> Aim of the exercise
This exercise calls for an exact copy of the listing below.

> Stored data
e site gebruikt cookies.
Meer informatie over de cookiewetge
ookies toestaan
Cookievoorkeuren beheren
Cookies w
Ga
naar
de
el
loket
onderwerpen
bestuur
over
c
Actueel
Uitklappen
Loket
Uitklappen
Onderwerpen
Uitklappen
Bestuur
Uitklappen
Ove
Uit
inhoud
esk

> Completed exercise
e site gebruikt cookies.
Meer informatie over de cookiewetge
ookies toestaan
Cookievoorkeuren beheren
Cookies w
Ga
naar
de
el
loket
onderwerpen
bestuur
over
c
Actueel
Uitklappen
Loket
Uitklappen
Onderwerpen
Uitklappen
Bestuur
Uitklappen
Ove
Uit
inhoud
esk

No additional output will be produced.